You will fine-tune downstream. A pre-trained deep model is a reusable asset; a hand-tuned feature pipeline is bespoke per task.

The How do I train a leakage-safe baseline classifier on EEG? tutorial trains a small braindecode ConvNet on the same data the feature tutorials use, so that you can compare the two pipelines head to head.

The “feature first” rule#

A reliable practical workflow is to make the feature pipeline mandatory. Before you commit to a deep architecture for a new dataset:

Build a one-page feature pipeline (band power, ratios, simple covariance summary). The How do I turn EEG windows into a band-power feature matrix? recipe is enough.
Fit a logistic regression or shallow tree on top.
Use exactly the same split (preferably subject-aware; see Leakage and evaluation).
Record the score and the variance across folds.

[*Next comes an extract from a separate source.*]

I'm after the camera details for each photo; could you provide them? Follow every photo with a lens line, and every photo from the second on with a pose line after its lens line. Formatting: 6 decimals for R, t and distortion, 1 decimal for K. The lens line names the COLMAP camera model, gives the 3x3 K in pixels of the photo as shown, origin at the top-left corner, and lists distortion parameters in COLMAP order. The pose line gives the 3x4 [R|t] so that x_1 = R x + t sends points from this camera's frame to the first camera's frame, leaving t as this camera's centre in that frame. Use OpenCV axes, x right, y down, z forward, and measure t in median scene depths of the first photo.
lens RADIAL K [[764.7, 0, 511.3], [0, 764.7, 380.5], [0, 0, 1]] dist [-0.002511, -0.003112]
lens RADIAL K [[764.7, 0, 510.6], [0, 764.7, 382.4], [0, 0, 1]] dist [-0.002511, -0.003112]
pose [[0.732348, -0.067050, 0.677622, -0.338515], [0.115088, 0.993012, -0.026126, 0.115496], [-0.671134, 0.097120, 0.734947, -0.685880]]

Now you have a baseline. Anything that costs ten times more compute should outperform it on more than just the headline number — it should beat it under cross-subject evaluation, with smaller variance, and on held-out cohorts. If it does not, the feature pipeline is your deliverable. You will save weeks of GPU time, and your paper will be honest.

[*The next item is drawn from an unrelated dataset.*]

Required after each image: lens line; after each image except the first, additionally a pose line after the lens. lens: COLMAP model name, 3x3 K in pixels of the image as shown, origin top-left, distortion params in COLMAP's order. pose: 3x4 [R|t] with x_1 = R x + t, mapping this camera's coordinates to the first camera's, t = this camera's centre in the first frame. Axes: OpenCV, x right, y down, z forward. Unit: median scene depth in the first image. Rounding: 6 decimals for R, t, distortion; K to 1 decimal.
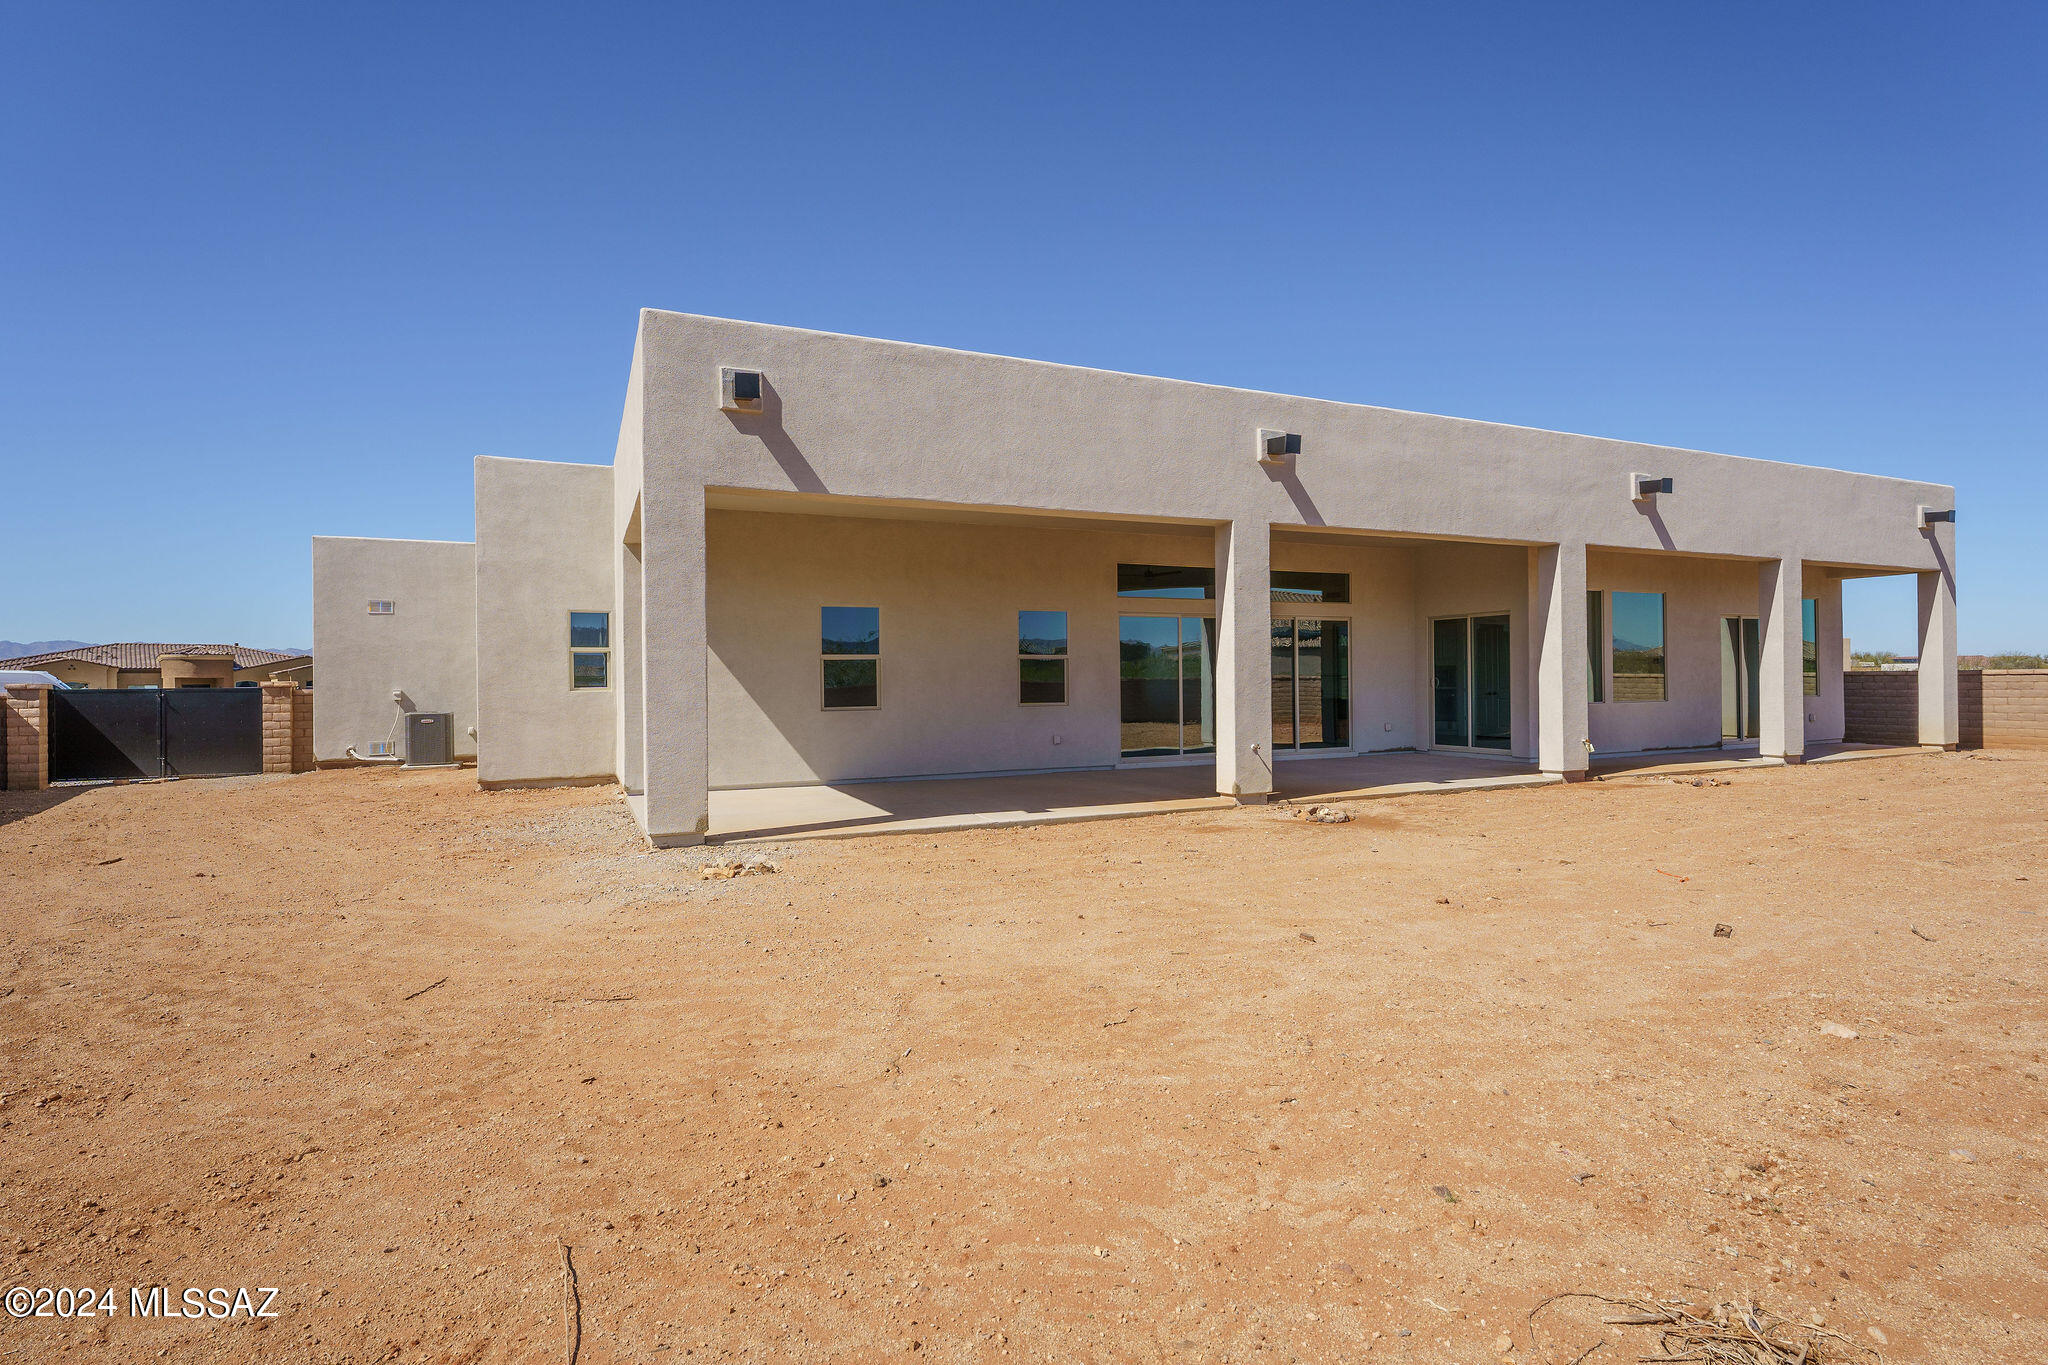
lens RADIAL K [[1038.9, 0, 1029.8], [0, 1038.9, 674.5], [0, 0, 1]] dist [-0.006127, -0.000010]
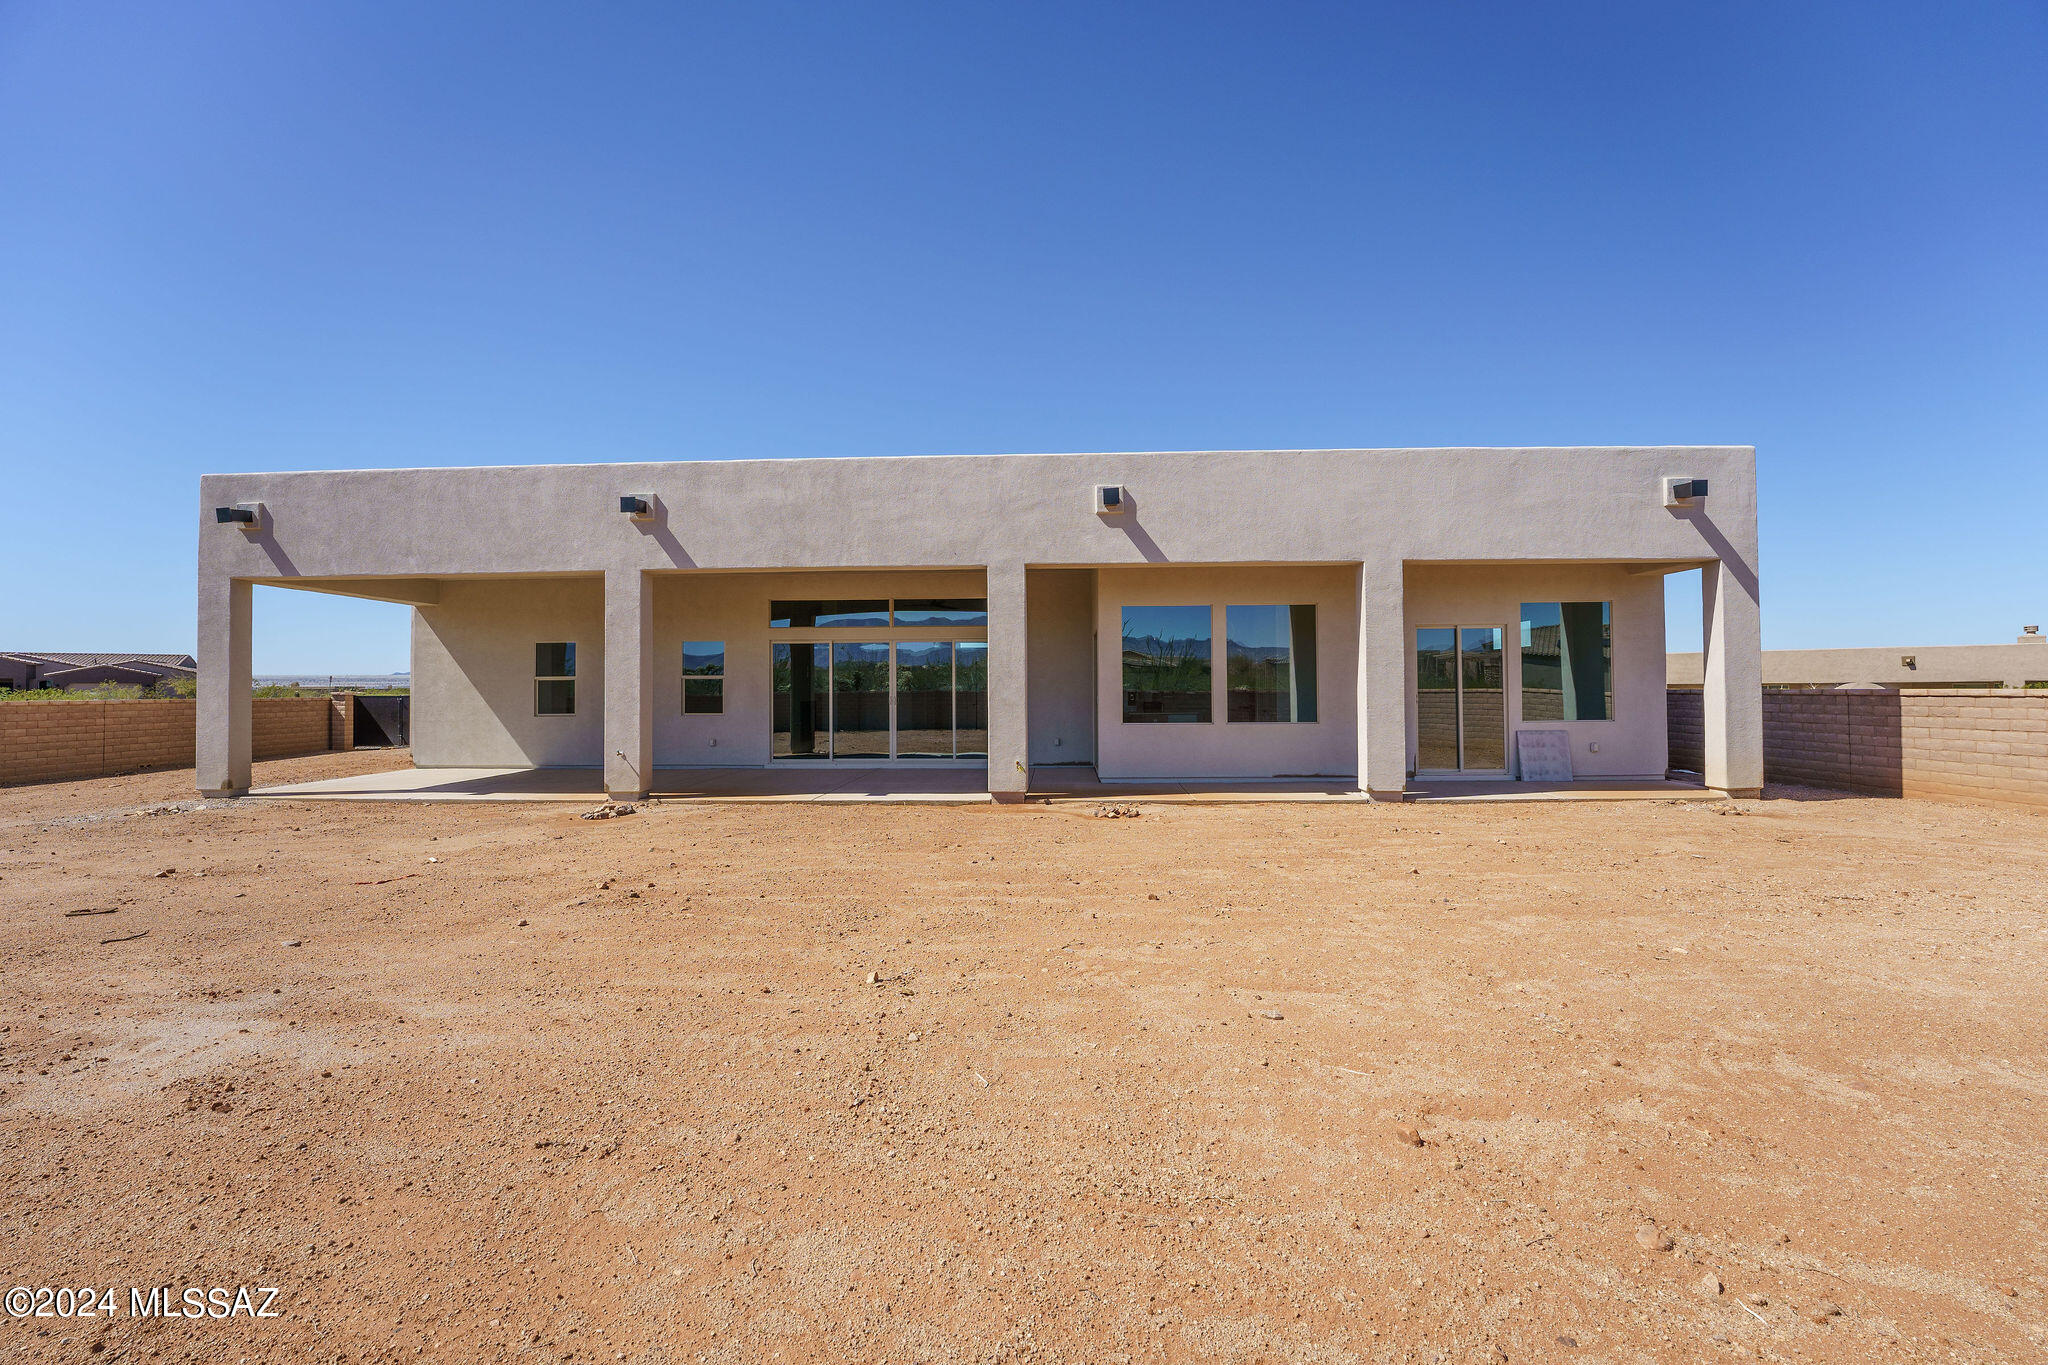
lens RADIAL K [[706.3, 0, 1009.6], [0, 706.3, 670.9], [0, 0, 1]] dist [-0.016749, -0.000223]
pose [[0.886435, -0.009379, -0.462759, 0.649786], [-0.001779, 0.999718, -0.023669, -0.005530], [0.462851, 0.021804, 0.886168, 0.310083]]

The How do classical EEG markers compose on top of one Welch PSD? and How do I push EEGDash features through a scikit-learn Pipeline? tutorials extend the feature baseline to richer models (gradient boosting, full scikit-learn pipelines) without leaving the feature-engineering regime.

What the literature says#

Three observations recur across the EEG-deep-learning reviews:

Architecture matters less than regularisation and split discipline. Roy et al. (2019) survey 156 deep EEG papers and find no consistent architecture winner; what changes results is whether the split respected subject identity (it often did not).
At small N, ConvNets and feature pipelines are within noise. Schirrmeister et al. (2017) [1] explicitly tune their ConvNet to match FBCSP on motor imagery; both reach high accuracy and the gap is dataset-dependent.
Subject-invariant claims require evidence, not only architecture language. A model labelled “subject-invariant” must be evaluated cross-subject on a held-out cohort, which loops back to Leakage and evaluation.

The takeaway is not “always use features” or “always use deep nets”. It is that the choice is an experiment in itself, and the only way to make it honestly is to run both pipelines under the same evaluation.